** Extracted data follows **
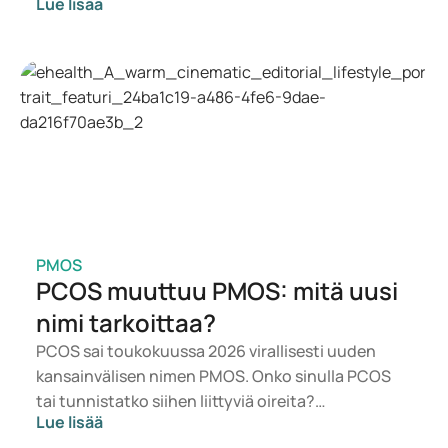
Lue lisää
painonhallintaan, esille nousevat
todennäköisemmin vaihtoehdot kuten Mounjaro
ja Wegovy. Sopivan hoidon valitsee lääkäri
terveydentilasi, BMI:si ja käyttämäsi lääkityksen
perusteella.
PMOS
PCOS muuttuu PMOS: mitä uusi
nimi tarkoittaa?
PCOS sai toukokuussa 2026 virallisesti uuden
kansainvälisen nimen PMOS. Onko sinulla PCOS
tai tunnistatko siihen liittyviä oireita?
Lue lisää
Lääketieteellisesti mikään ei muutu heti. Uusi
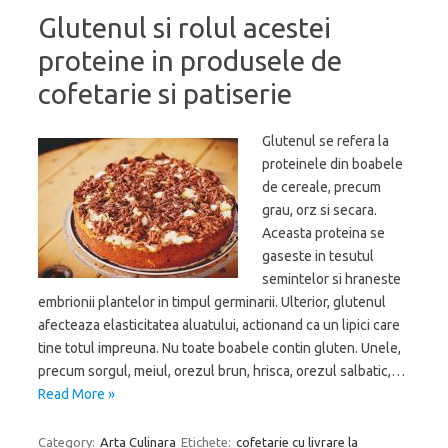
Glutenul si rolul acestei
proteine in produsele de
cofetarie si patiserie
Glutenul se refera la
proteinele din boabele
de cereale, precum
grau, orz si secara.
Aceasta proteina se
gaseste in tesutul
semintelor si hraneste
embrionii plantelor in timpul germinarii. Ulterior, glutenul
afecteaza elasticitatea aluatului, actionand ca un lipici care
tine totul impreuna. Nu toate boabele contin gluten. Unele,
precum sorgul, meiul, orezul brun, hrisca, orezul salbatic,…
Read More »
Category:
Arta Culinara
Etichete:
cofetarie cu livrare la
** End of Extracted data **
What you are asked to do: Each line of the records that contains the string "cofetarie" must be copied.

Task output:
cofetarie si patiserie
cofetarie cu livrare la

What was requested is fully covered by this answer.